1. Relative to the full scope of the evidence God's existence is probable.

2. We are not in a good position to assess with confidence the probability that God has no morally sufficient reasons for permitting the evils that occur.

3. Christian theism entails doctrines that increase the probability of the co-existence of God and evil.

None of these points rests on scepticism about divine psychology.

Point (1) is an appeal to the arguments of natural theology, which outweigh any improbability that evil might throw on God’s existence.

Point (2) is based, not upon our ignorance of divine psychology, but rather upon our cognitive limitations, such as our confinement in space and time, that prevent our discerning the ultimate outcome of specific events.
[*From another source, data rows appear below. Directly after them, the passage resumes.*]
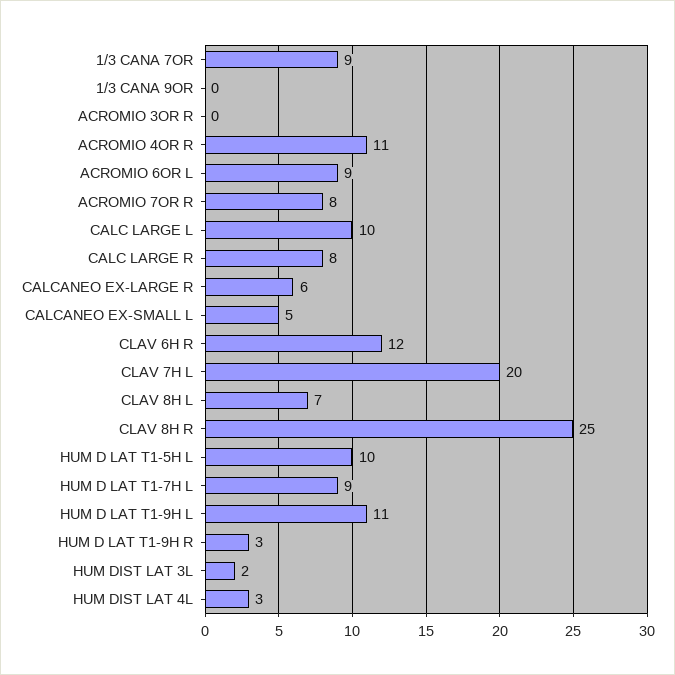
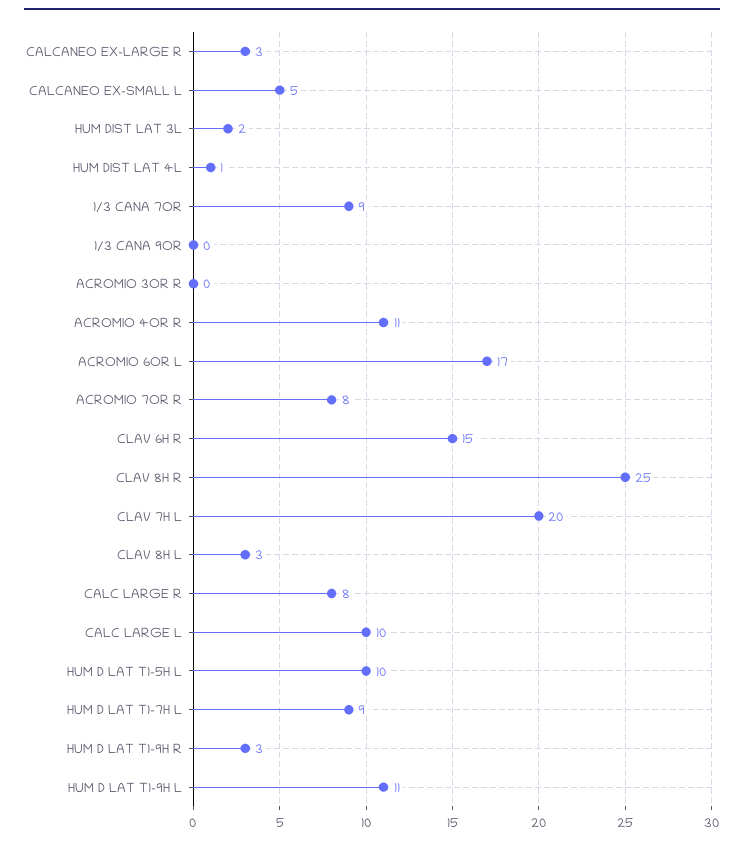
  {
    "1/3 CANA 7OR": 9,
    "1/3 CANA 9OR": 0,
    "ACROMIO 3OR R": 0,
    "ACROMIO 4OR R": 11,
-   "ACROMIO 6OR L": 9,
+   "ACROMIO 6OR L": 17,
    "ACROMIO 7OR R": 8,
    "CALC LARGE L": 10,
    "CALC LARGE R": 8,
-   "CALCANEO EX-LARGE R": 6,
+   "CALCANEO EX-LARGE R": 3,
    "CALCANEO EX-SMALL L": 5,
-   "CLAV 6H R": 12,
+   "CLAV 6H R": 15,
    "CLAV 7H L": 20,
-   "CLAV 8H L": 7,
+   "CLAV 8H L": 3,
    "CLAV 8H R": 25,
    "HUM D LAT T1-5H L": 10,
    "HUM D LAT T1-7H L": 9,
    "HUM D LAT T1-9H L": 11,
    "HUM D LAT T1-9H R": 3,
    "HUM DIST LAT 3L": 2,
-   "HUM DIST LAT 4L": 3
+   "HUM DIST LAT 4L": 1
  }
As I wrote,

The brutal murder of an innocent man or a child's dying of leukemia could send a ripple effect through history so that God's morally sufficient reason for permitting it might not emerge until centuries later or perhaps in another country. . . . this is not to appeal to mystery, but rather to point to the inherent cognitive limitations that frustrate attempts to say that it is improbable that God has a morally sufficient reason for permitting some particular evil. Ironically, in other contexts non-believers recognize these cognitive limitations. One of the most damaging objections to utilitarian ethical theory, for example, is that it is quite simply impossible for us to estimate which action that we might perform will ultimately lead to the greatest amount of happiness or pleasure in the world. Because of our cognitive limitations, actions which appear disastrous in the short term may redound to the greatest good, while some short term boon may issue in untold misery. Once we contemplate God's providence over the whole of history, than it becomes evident how hopeless it is for limited observers to speculate on the probability of God's having morally sufficient reasons for the evils that we see. We are simply not in a good position to assess such probabilities with any confidence.
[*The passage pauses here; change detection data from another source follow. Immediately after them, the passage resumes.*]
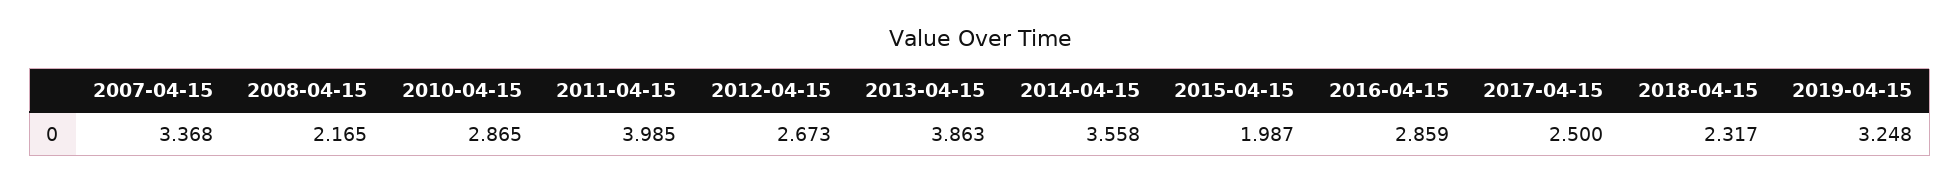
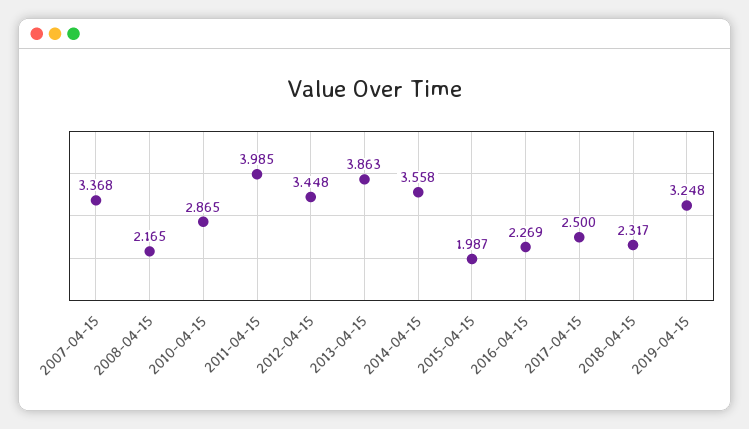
  {
    "2007-04-15": 3.368,
    "2008-04-15": 2.165,
    "2010-04-15": 2.865,
    "2011-04-15": 3.985,
-   "2012-04-15": 2.673,
+   "2012-04-15": 3.448,
    "2013-04-15": 3.863,
    "2014-04-15": 3.558,
    "2015-04-15": 1.987,
-   "2016-04-15": 2.859,
+   "2016-04-15": 2.269,
    "2017-04-15": 2.5,
    "2018-04-15": 2.317,
    "2019-04-15": 3.248
  }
This appeal to our cognitive limitations has nothing more to do with divine psychology than does the critique of utilitarian ethics. Dr. Scharp has simply misunderstood the point.

Point (3) appropriates Marilyn Adams’ insight that the probability of evil may be greater relative to theism plus some auxiliary hypotheses than it is relative to theism alone [P(Evil | Theism + auxiliary hypotheses) > P(Evil | Theism)]. I offer four auxiliary hypotheses which are part of Christian theism, including God’s plan to bring about people’s knowledge of God. I even give empirical evidence that evil actually contributes to a greater knowledge of God. So evil turns out to be less improbable on Christian theism than on a sort of bare-boned theism. To be sure, the addition of these auxiliary hypotheses to theism will make Christian theism less probable than simple theism; but I offer a robust evidential case for the truth of Christian theism. So the atheist has to show either that my case for Christian theism fails or else that evil is improbable even given my auxiliary hypotheses, which, I claim, he cannot do.
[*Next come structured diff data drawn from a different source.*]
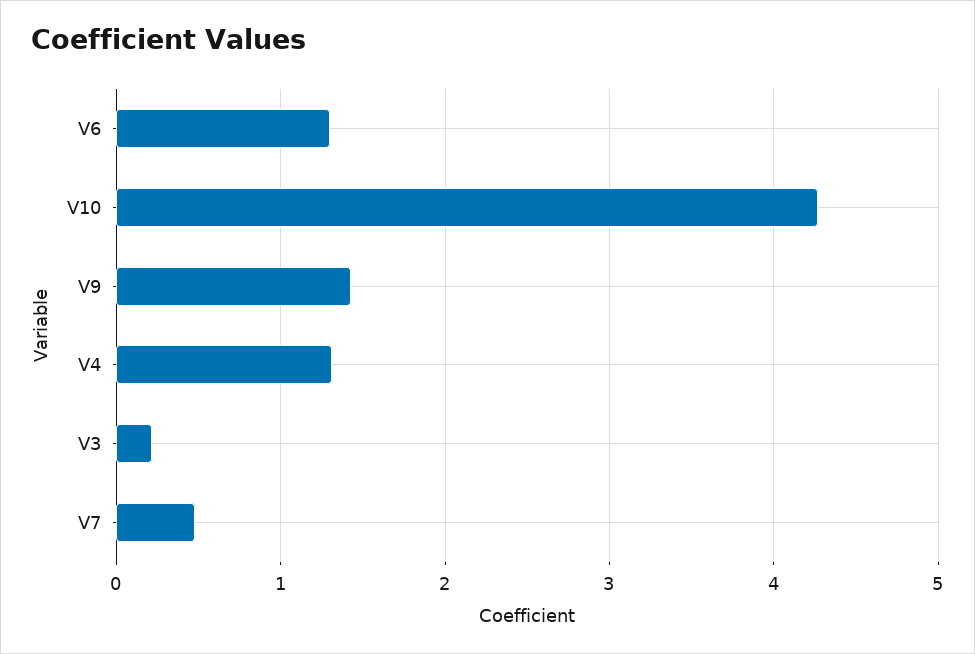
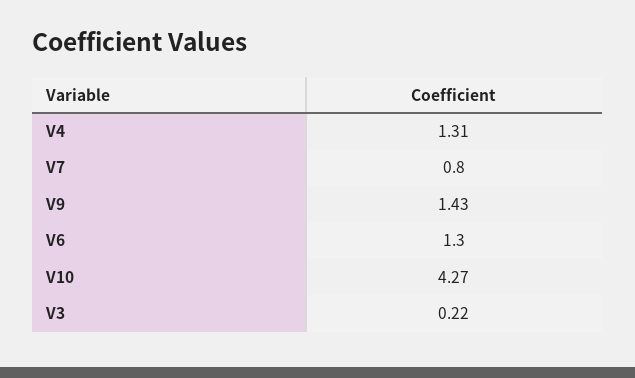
  {
    "V6": 1.3,
    "V10": 4.27,
    "V9": 1.43,
    "V4": 1.31,
    "V3": 0.22,
-   "V7": 0.5
+   "V7": 0.8
  }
I trust that you can see that my response to the probabilistic version of the problem of evil makes no appeal to our inability to “make probability judgements on god's decision making process, i.e. his psychology.”

So making reasoned conjectures about what God would do is a legitimate endeavor, however vague our conclusions might be. Such an endeavor plays a modest and unobjectionable role in the argument from fine-tuning, and my response to the probabilistic version of the problem of evil does not rest on a rejection of divine psychology.